Medium: CD/LP/Download
Stil:

Math Metal / Art Rock

Label: Mascot Records
Spieldauer: 51:44
Erschienen: 16.09.2016
Website: [Link]

Man muss dem Mascot-Label sowohl danken als auch gratulieren dafür, dass es das vor einem Jahr in Eigenregie veröffentlichte Langspieldebüt von VOLA neu auflegt und somit einem breiteren Publikum zugänglich macht. Denn es wäre schlichtweg zu schade gewesen, eine der wenigen echten Weiterentwicklungen in der umtriebigen Djent-Schmiede einfach unter den Tisch fallen zu lassen.

Um zu begreifen, was so besonders an „Inmazes“ ist, muss man vielleicht den Blick darauf richten, was im Djent nicht mehr allzu besonders ist. Bands dieses Stils, und seien sie noch so gut, lassen sich meist bequem einer Schublade zuordnen: Da gibt es beispielsweise die Ambience-Beschwörer (TESSERACT, VIDHJARTA, SKYHARBOR), die Virtuosen und Solisten (ANIMALS AS LEADERS, CHIMP SPANNER, THE ALGORITHM), die Durchgeknallten (PERIPHERY, SIKTH, EVER FORTHRIGHT) und die Groover (MESHUGGAH, TEXTURES, MONUMENTS). In jeder Kategorie geht es auf die eine oder andere Weise darum, die Taktverschiebungen und -Krummheiten auf besondere Weise in Szene zu setzen.
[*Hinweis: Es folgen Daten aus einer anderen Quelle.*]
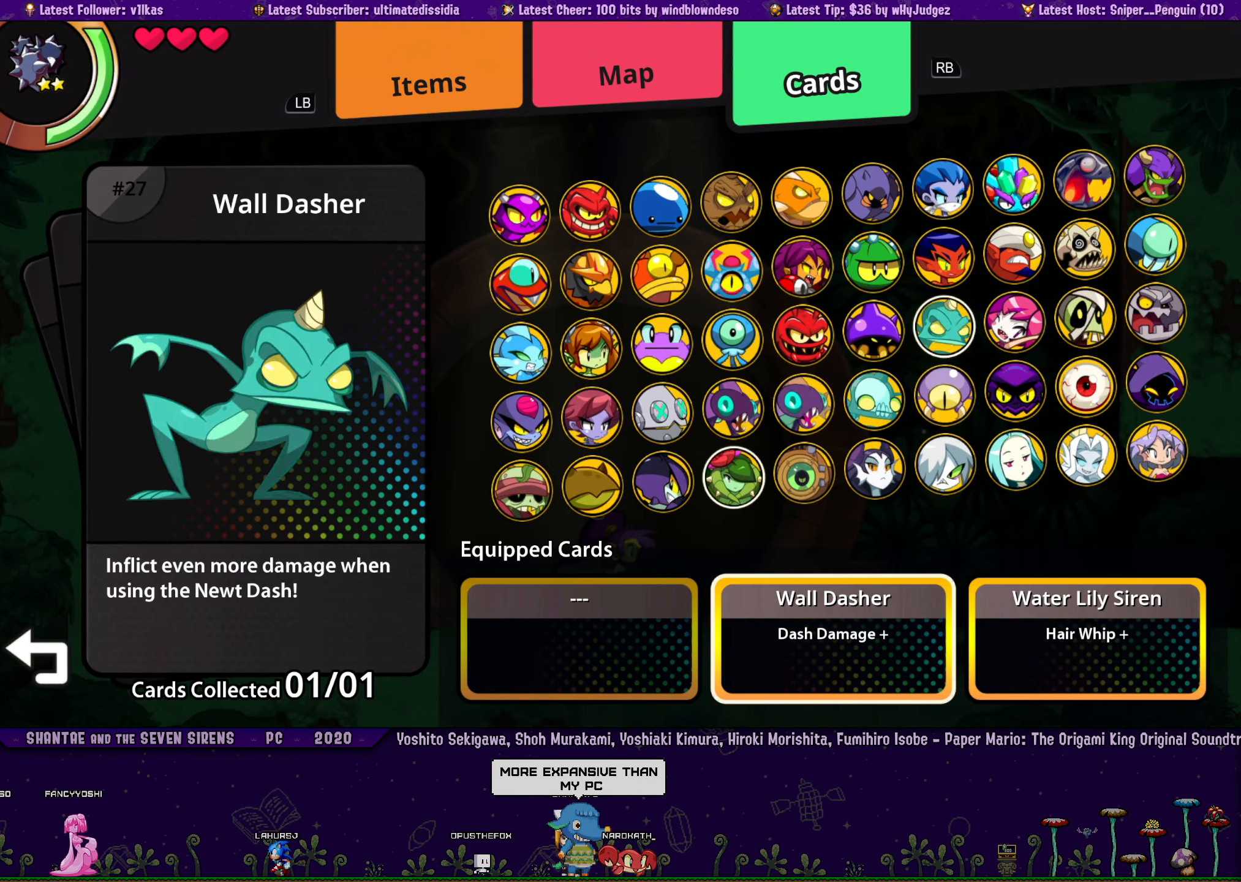
{"buttons": [], "left_stick": "center", "button_events": [[50, "CROSS", "up"], [84, "DPAD_RIGHT", "down"], [184, "DPAD_RIGHT", "up"], [200, "CROSS", "down"], [284, "CROSS", "up"], [300, "DPAD_UP", "down"], [384, "DPAD_UP", "up"]]}
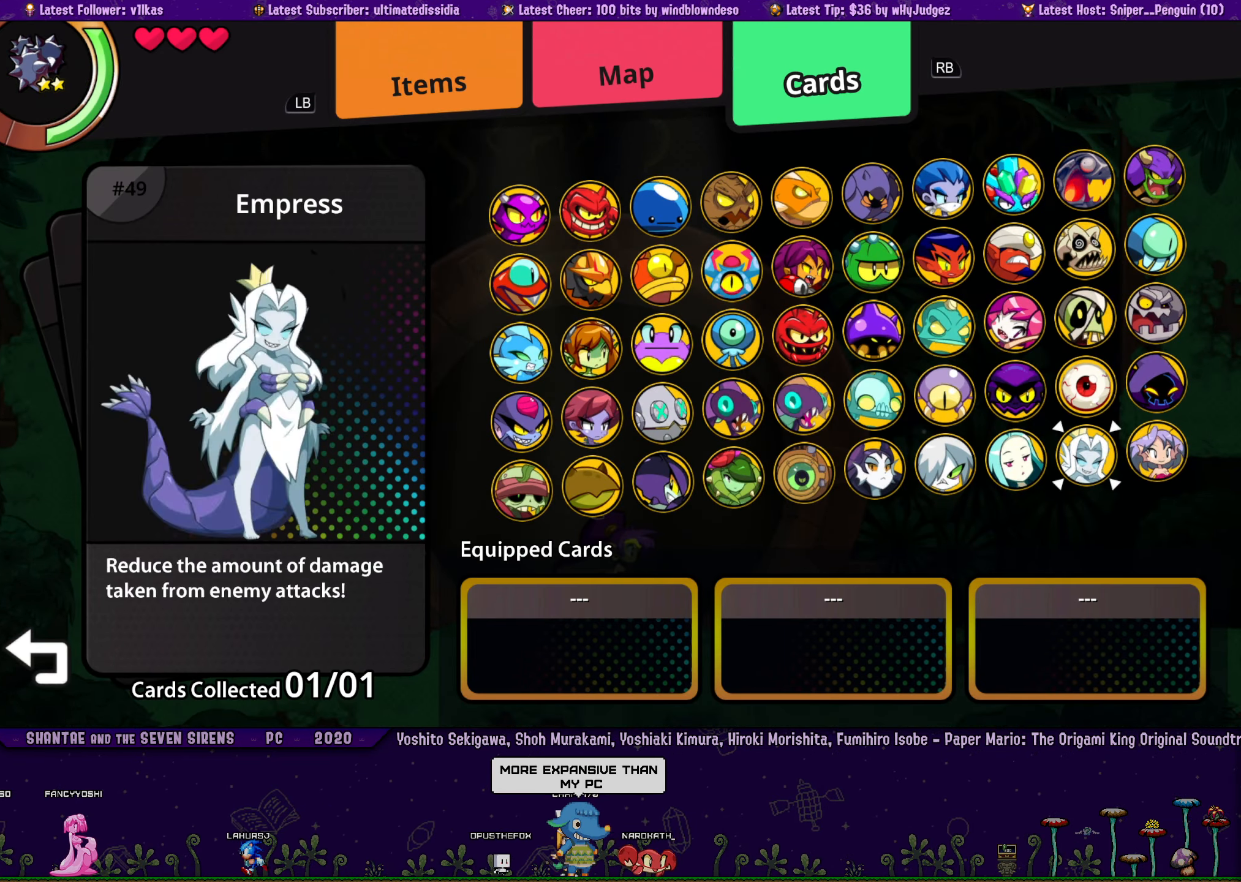
{"buttons": ["DPAD_DOWN"], "left_stick": "center", "button_events": [[84, "DPAD_RIGHT", "down"], [167, "DPAD_RIGHT", "up"], [250, "DPAD_UP", "down"], [350, "DPAD_UP", "up"], [400, "CROSS", "down"], [484, "CROSS", "up"], [484, "DPAD_DOWN", "down"]]}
VOLA lassen sich am ehesten zu den Groovern zählen, da sie gerne 4/4-Takte verwenden und ihre polymetrischen Muster darauf anwenden. Auch eine Verwandtschaft zu den ambientlastigen Vertretern ist zu spüren, da sämtliche Songs mit hallender Atmosphäre aufgeladen sind. Doch fungieren die durchgängig verwendeten Djent-Anleihen anders als bei allen genannten Gruppen nicht als Dreh- und Angelpunkt. Tiefer verwurzelt ist die Suche nach den großen Seufzern. Jeder Song strebt danach, ein ganz besonderes Gefühl auszulösen, das am Ende nur dieser eine Song auszulösen vermag. „Inmazes“ ist letztlich der Versuch, etwas Unentbehrliches zu bieten. Möchte man das spezielle Gefühl wiedergewinnen, reicht es nicht, nach ähnlicher Musik zu suchen; man muss genau dieses Album erneut auflegen. Nur einmal in den schmelzend schönen Refrain von „Stray The Skies“ gehört, und der Plan geht schon auf.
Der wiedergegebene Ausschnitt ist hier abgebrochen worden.